Read-Only Source Trees

methodology cloud

Wed Jul 02 15:06:00 -0700 2008

Cloud computing is on everyone’s minds, because it offers the promise of infinite horizontal scalability. But to achieve this, we have to change how we build applications.

One such change is how we use the filesystem. The filesystem is unix’s database. “Everything is a file” has served us well for decades, and that concept will continue to be critical at the systems layer. But at the application layer, it’s time to stop treating the filesystem as a catch-all dumping ground, and start treating the data we store there in a more structured way.

An app’s main use of the filesystem is sourcefiles. What qualifies as a sourcefile? Your code, sure - Ruby, ERB, HTML, Javascript, CSS, specs/tests, rake tasks. But also, small static assets that are part of the application’s interface, like public/images/top_left_gradient.png and public/robots.txt. If you check it into revision control, then it is probably a sourcefile.
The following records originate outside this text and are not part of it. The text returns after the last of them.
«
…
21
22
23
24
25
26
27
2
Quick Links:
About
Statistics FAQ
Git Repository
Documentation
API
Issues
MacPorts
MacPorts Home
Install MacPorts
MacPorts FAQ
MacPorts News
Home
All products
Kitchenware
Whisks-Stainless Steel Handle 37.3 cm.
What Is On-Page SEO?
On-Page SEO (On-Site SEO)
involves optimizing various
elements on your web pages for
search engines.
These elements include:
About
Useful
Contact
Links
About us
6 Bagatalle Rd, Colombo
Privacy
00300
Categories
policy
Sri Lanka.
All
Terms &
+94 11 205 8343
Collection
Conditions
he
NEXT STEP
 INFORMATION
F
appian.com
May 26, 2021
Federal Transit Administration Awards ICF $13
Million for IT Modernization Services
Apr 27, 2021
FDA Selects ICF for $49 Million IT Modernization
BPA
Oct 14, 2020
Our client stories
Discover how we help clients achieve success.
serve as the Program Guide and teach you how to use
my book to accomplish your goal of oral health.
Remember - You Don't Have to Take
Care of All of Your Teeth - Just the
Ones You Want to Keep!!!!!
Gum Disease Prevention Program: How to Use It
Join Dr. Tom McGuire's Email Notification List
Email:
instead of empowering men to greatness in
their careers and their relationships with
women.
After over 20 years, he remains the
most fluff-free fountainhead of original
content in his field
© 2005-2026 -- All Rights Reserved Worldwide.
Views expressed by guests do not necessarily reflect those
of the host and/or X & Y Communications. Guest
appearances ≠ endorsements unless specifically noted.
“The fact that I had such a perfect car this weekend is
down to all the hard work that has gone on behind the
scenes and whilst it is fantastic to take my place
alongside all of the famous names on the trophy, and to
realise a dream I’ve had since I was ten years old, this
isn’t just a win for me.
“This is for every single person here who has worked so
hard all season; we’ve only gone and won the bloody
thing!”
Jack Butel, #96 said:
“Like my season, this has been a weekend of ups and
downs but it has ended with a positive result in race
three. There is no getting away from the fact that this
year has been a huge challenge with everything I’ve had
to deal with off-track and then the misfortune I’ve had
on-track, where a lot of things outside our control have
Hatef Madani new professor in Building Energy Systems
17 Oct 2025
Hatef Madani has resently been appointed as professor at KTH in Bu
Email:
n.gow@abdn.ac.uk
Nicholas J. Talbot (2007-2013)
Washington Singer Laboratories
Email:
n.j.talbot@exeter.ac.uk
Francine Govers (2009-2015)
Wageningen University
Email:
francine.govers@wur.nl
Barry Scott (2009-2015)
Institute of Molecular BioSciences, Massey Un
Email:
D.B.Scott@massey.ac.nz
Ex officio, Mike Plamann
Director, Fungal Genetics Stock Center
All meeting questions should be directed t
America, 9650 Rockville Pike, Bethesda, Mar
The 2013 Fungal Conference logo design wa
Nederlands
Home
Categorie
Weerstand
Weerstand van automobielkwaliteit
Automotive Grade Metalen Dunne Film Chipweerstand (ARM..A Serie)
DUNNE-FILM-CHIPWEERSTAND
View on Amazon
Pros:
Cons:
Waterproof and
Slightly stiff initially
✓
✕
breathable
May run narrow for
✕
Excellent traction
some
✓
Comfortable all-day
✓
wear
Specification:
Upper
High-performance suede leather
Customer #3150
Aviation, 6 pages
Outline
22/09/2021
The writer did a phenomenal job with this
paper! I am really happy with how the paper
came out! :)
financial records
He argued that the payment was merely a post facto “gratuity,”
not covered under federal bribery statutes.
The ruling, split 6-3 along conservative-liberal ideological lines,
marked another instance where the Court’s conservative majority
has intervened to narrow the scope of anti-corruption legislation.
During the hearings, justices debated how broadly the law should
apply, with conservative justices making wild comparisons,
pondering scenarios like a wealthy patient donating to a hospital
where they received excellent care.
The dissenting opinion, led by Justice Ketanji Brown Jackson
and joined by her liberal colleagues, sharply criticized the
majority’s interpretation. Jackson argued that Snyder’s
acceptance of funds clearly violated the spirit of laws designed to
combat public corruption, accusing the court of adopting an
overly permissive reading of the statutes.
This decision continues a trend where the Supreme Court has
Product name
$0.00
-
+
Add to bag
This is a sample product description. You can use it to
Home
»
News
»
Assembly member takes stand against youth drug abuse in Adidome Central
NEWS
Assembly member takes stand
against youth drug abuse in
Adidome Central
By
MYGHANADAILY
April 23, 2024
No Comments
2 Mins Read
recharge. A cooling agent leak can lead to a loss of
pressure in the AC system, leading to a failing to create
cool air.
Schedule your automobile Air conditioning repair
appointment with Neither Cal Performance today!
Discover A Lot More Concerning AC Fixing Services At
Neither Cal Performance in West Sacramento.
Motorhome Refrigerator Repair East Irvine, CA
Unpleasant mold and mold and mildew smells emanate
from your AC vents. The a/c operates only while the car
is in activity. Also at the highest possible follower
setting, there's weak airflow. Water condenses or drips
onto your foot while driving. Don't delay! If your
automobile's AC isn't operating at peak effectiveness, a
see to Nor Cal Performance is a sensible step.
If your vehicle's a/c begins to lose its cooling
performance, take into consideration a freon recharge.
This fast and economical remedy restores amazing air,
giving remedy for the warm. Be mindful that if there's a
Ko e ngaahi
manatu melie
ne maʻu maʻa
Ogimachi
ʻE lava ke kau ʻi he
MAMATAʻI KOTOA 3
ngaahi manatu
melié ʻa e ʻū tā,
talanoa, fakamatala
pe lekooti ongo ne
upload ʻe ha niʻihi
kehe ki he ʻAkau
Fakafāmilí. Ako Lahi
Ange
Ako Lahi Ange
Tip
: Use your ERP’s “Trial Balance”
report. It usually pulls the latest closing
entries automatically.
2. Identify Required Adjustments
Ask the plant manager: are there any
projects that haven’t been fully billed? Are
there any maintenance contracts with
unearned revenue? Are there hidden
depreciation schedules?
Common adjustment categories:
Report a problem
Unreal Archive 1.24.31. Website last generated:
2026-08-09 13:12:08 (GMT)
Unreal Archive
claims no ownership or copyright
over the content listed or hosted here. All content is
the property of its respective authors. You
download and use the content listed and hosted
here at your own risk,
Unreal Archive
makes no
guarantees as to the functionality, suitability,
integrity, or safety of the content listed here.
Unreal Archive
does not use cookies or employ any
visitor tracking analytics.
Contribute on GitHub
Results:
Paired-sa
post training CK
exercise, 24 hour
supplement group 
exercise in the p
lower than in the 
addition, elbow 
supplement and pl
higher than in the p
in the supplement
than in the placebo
Other than sourcefiles, what do we stick on the filesystem? PIDs and logfiles come to mind. Anything that it is in tmp or log. This stuff is not source, which is probably why it’s in your .gitignore. In my opinion it should not be in your application’s directory structure at all.

How about user-uploaded assets, like profile pictures? attachment_fu offers a filesystem backend, which shoves files into your public/ dir. But these are not source - it’s application data. It has more in common with the contents of the database: data specific to a particular installation of the app. Putting this data into your source tree is confusing.

More significantly, it greatly complicates the problem of scaling.

The correct solution, in my opinion, is to forbid access to the source tree by the web app. Temporary files can be offered through Ruby’s Tempfile interface, with the understanding that files thus created are not accessible beyond the lifetime of the request being served.

Logs are a whole other challenge. I’m not a big fan of logfiles; there are better solutions to the logging problem, which I’ll write about some other time. In the meantime, logs should go outside the code tree, some sort of /var-style location which can be cycled or thrown away as needed. This location could be write-only for the app; it pushes things in, but it can’t read them back or otherwise access it once written. A one-way channel, ala syslog.

As for attachments, asset stores are the correct solution. attachment_fu’s :storage => :s3 backend, for example. Storing in the database is reasonable, though I’ve always found a lot of frustration in trying to store large binary data in the database.

As we continue to explore the next generation of application deployment, I think we’re going to bump into a number of ways to structure apps differently in order to make them scalable. There will be some transitionary pain with these changes, because structure implies restrictions. Many PHP developers coming to Rails have complained about not being able to access sessions from models, or write SQL in your view. MVC creates restrictions, yes, but those very restrictions are what provides the structure. Coming from an unstructured environment, those restrictions may seem cumbersome or arbitrary; but once you’re in the habit, you come to appreciate the structure they create.